--- TRY IT ---
Repeat the data word for word, excluding every picture.

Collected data
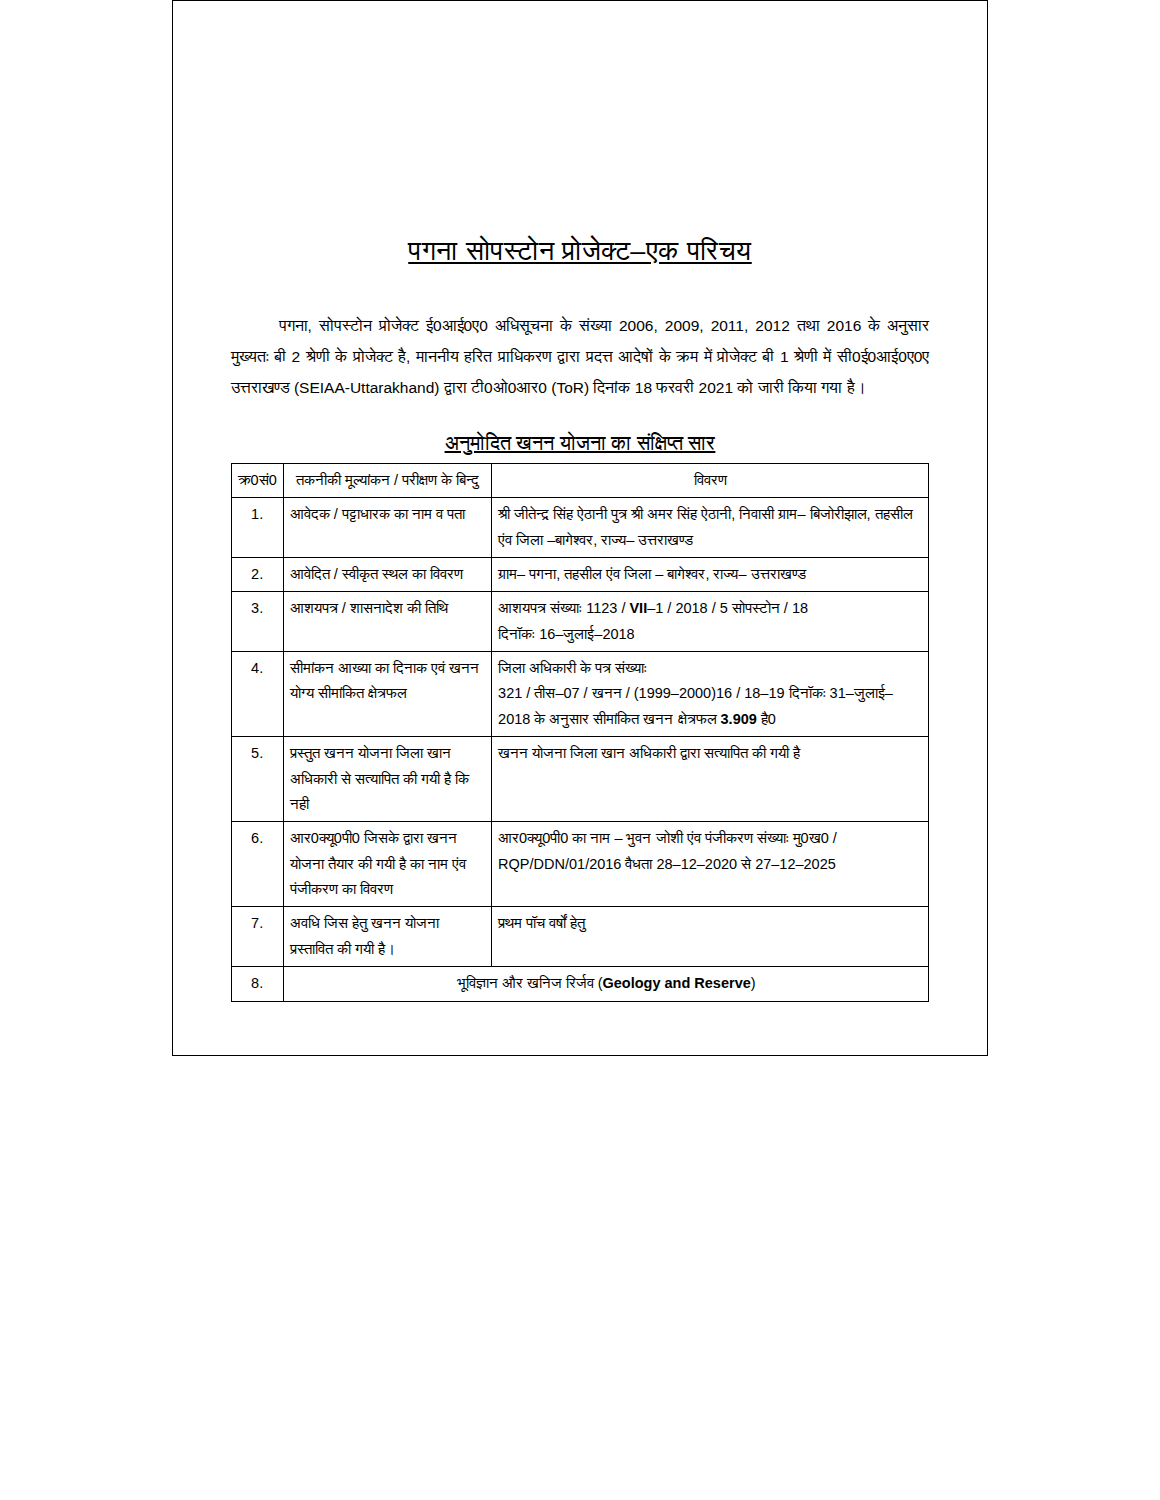पगना सोपस्टोन प्रोजेक्ट–एक परिचय
पगना, सोपस्टोन प्रोजेक्ट ई0आई0ए0 अधिसूचना के संख्या 2006, 2009, 2011, 2012 तथा 2016 के अनुसार मुख्यतः बी 2 श्रेणी के प्रोजेक्ट है, माननीय हरित प्राधिकरण द्वारा प्रदत्त आदेषों के क्रम में प्रोजेक्ट बी 1 श्रेणी में सी0ई0आई0ए0ए उत्तराखण्ड (SEIAA-Uttarakhand) द्वारा टी0ओ0आर0 (ToR) दिनांक 18 फरवरी 2021 को जारी किया गया है।
अनुमोदित खनन योजना का संक्षिप्त सार
| क्र0सं0 | तकनीकी मूल्यांकन / परीक्षण के बिन्दु | विवरण |
| 1. | आवेदक / पट्टाधारक का नाम व पता | श्री जीतेन्द्र सिंह ऐठानी पुत्र श्री अमर सिंह ऐठानी, निवासी ग्राम– बिजोरीझाल, तहसील एंव जिला –बागेश्वर, राज्य– उत्तराखण्ड |
| 2. | आवेदित / स्वीकृत स्थल का विवरण | ग्राम– पगना, तहसील एंव जिला – बागेश्वर, राज्य– उत्तराखण्ड |
| 3. | आशयपत्र / शासनादेश की तिथि | आशयपत्र संख्याः 1123 / VII –1 / 2018 / 5 सोपस्टोन / 18 दिनॉकः 16–जुलाई–2018 |
| 4. | सीमांकन आख्या का दिनाक एवं खनन योग्य सीमांकित क्षेत्रफल | जिला अधिकारी के पत्र संख्याः 321 / तीस–07 / खनन / (1999–2000)16 / 18–19 दिनॉकः 31–जुलाई–2018 के अनुसार सीमांकित खनन क्षेत्रफल 3.909 है0 |
| 5. | प्रस्तुत खनन योजना जिला खान अधिकारी से सत्यापित की गयी है कि नही | खनन योजना जिला खान अधिकारी द्वारा सत्यापित की गयी है |
| 6. | आर0क्यू0पी0 जिसके द्वारा खनन योजना तैयार की गयी है का नाम एंव पंजीकरण का विवरण | आर0क्यू0पी0 का नाम – भुवन जोशी एंव पंजीकरण संख्याः मु0ख0 / RQP/DDN/01/2016 वैधता 28–12–2020 से 27–12–2025 |
| 7. | अवधि जिस हेतु खनन योजना प्रस्तावित की गयी है। | प्रथम पॉच वर्षों हेतु |
| 8. | भूविज्ञान और खनिज रिर्जव ( Geology and Reserve ) |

--- EXERCISE SOLUTION ---
पगना सोपस्टोन प्रोजेक्ट–एक परिचय
पगना, सोपस्टोन प्रोजेक्ट ई0आई0ए0 अधिसूचना के संख्या 2006, 2009, 2011, 2012 तथा 2016 के अनुसार मुख्यतः बी 2 श्रेणी के प्रोजेक्ट है, माननीय हरित प्राधिकरण द्वारा प्रदत्त आदेषों के क्रम में प्रोजेक्ट बी 1 श्रेणी में सी0ई0आई0ए0ए उत्तराखण्ड (SEIAA-Uttarakhand) द्वारा टी0ओ0आर0 (ToR) दिनांक 18 फरवरी 2021 को जारी किया गया है।
अनुमोदित खनन योजना का संक्षिप्त सार
| क्र0सं0 | तकनीकी मूल्यांकन / परीक्षण के बिन्दु | विवरण |
| 1. | आवेदक / पट्टाधारक का नाम व पता | श्री जीतेन्द्र सिंह ऐठानी पुत्र श्री अमर सिंह ऐठानी, निवासी ग्राम– बिजोरीझाल, तहसील एंव जिला –बागेश्वर, राज्य– उत्तराखण्ड |
| 2. | आवेदित / स्वीकृत स्थल का विवरण | ग्राम– पगना, तहसील एंव जिला – बागेश्वर, राज्य– उत्तराखण्ड |
| 3. | आशयपत्र / शासनादेश की तिथि | आशयपत्र संख्याः 1123 / VII –1 / 2018 / 5 सोपस्टोन / 18 दिनॉकः 16–जुलाई–2018 |
| 4. | सीमांकन आख्या का दिनाक एवं खनन योग्य सीमांकित क्षेत्रफल | जिला अधिकारी के पत्र संख्याः 321 / तीस–07 / खनन / (1999–2000)16 / 18–19 दिनॉकः 31–जुलाई–2018 के अनुसार सीमांकित खनन क्षेत्रफल 3.909 है0 |
| 5. | प्रस्तुत खनन योजना जिला खान अधिकारी से सत्यापित की गयी है कि नही | खनन योजना जिला खान अधिकारी द्वारा सत्यापित की गयी है |
| 6. | आर0क्यू0पी0 जिसके द्वारा खनन योजना तैयार की गयी है का नाम एंव पंजीकरण का विवरण | आर0क्यू0पी0 का नाम – भुवन जोशी एंव पंजीकरण संख्याः मु0ख0 / RQP/DDN/01/2016 वैधता 28–12–2020 से 27–12–2025 |
| 7. | अवधि जिस हेतु खनन योजना प्रस्तावित की गयी है। | प्रथम पॉच वर्षों हेतु |
| 8. | भूविज्ञान और खनिज रिर्जव ( Geology and Reserve ) |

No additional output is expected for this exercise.